Show Rundown: May 23, 2017
Show Rundown: May 23, 2017
Wolfie goes Embedded with Bigfoot, plus Jamie Foxx joins Howard in the studio
Good Morning Everybody!
On the heels of Robin’s news story on Monday noting the benefits of sleeping naked, Ronnie “the Limo Driver” Mund decided to disclose that he does indeed slumber entirely in the nude.
“Yeah, it’s cool,” he told a nauseated Howard, explaining that “in the middle of the night you never know what’s going to happen.” Furthermore, Ronnie revealed that “it” even happened last night.
Ronnie’s fiancée Stephanie was watching television in bed while he slept and when she turned it off and went to cuddle up to him, she found what he described as a powerful “piss hard-on.”
Robin, Howard, and Fred were floored by the description, but Ronnie would not be stopped. “Piss hard-ons are the best, man. They’re like fucking logs,” he continued.

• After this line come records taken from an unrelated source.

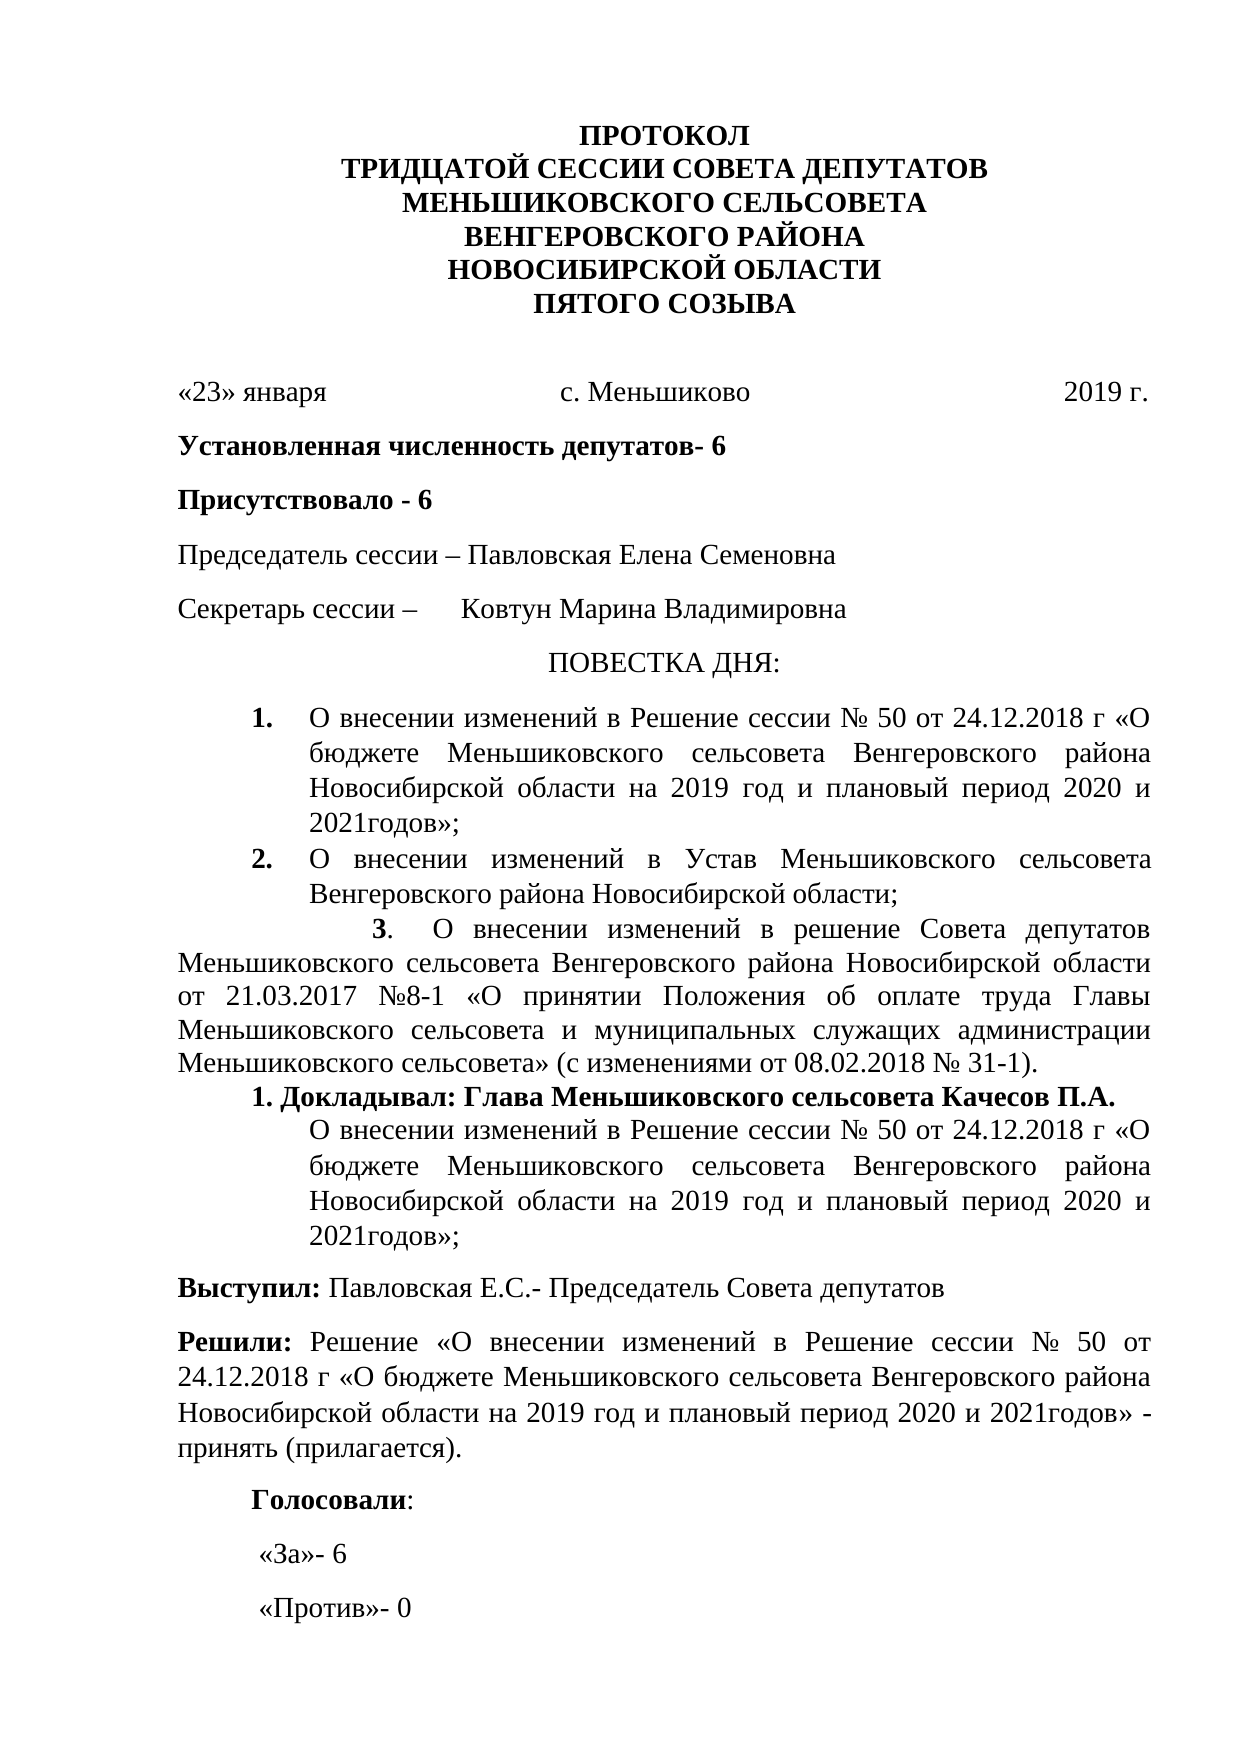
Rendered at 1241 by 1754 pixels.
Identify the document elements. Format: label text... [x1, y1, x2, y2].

list О внесении изменений в Устав Меньшиковского сельсовета Венгеровского района Новосибирской области; [251, 841, 1152, 909]
list О внесении изменений в Решение сессии № 50 от 24.12.2018 г «О бюджете Меньшиковского сельсовета Венгеровского района Новосибирской области на 2019 год и плановый период 2020 и 2021годов»; [309, 1112, 1152, 1252]
text Присутствовало - 6 [177, 482, 1152, 516]
text Голосовали: [177, 1482, 1152, 1515]
text «Против»- 0 [177, 1591, 1152, 1624]
text Выступил: Павловская Е.С.- Председатель Совета депутатов [177, 1270, 1152, 1303]
text МЕНЬШИКОВСКОГО СЕЛЬСОВЕТА [177, 185, 1152, 219]
text ПОВЕСТКА ДНЯ: [177, 646, 1152, 679]
text Председатель сессии – Павловская Елена Семеновна [177, 537, 1152, 570]
text ПЯТОГО СОЗЫВА [177, 286, 1152, 319]
text Секретарь сессии – Ковтун Марина Владимировна [177, 591, 1152, 625]
text «23» января с. Меньшиково 2019 г. [177, 374, 1152, 407]
text ТРИДЦАТОЙ СЕССИИ СОВЕТА ДЕПУТАТОВ [177, 152, 1152, 185]
text ПРОТОКОЛ [177, 118, 1152, 152]
text 1. Докладывал: Глава Меньшиковского сельсовета Качесов П.А. [177, 1079, 1152, 1112]
text Решили: Решение «О внесении изменений в Решение сессии № 50 от 24.12.2018 г «О бюджете Меньшиковского сельсовета Венгеровского района Новосибирской области на 2019 год и плановый период 2020 и 2021годов» - принять (прилагается). [177, 1324, 1152, 1463]
list О внесении изменений в Решение сессии № 50 от 24.12.2018 г «О бюджете Меньшиковского сельсовета Венгеровского района Новосибирской области на 2019 год и плановый период 2020 и 2021годов»; [251, 700, 1152, 839]
text ВЕНГЕРОВСКОГО РАЙОНА [177, 219, 1152, 252]
text 3. О внесении изменений в решение Совета депутатов Меньшиковского сельсовета Венгеровского района Новосибирской области от 21.03.2017 №8-1 «О принятии Положения об оплате труда Главы Меньшиковского сельсовета и муниципальных служащих администрации Меньшиковского сельсовета» (с изменениями от 08.02.2018 № 31-1). [177, 911, 1152, 1079]
text НОВОСИБИРСКОЙ ОБЛАСТИ [177, 252, 1152, 286]
text «За»- 6 [177, 1536, 1152, 1570]
text Установленная численность депутатов- 6 [177, 428, 1152, 462]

If that story didn’t convince you of Ronnie’s charm, he also discussed his back hair grooming habits.
“It’s a lot more comfortable without that hair,” the 67-year-old, who enlists the aid of a Mangroomer and a floor full of newspapers, admitted.
Howard wondered if Stephanie was forced to feel beard-like stubble on his back as a result of the shaving efforts, but Ronnie wasn’t concerned. “That’s her fucking problem, not mine,” he said.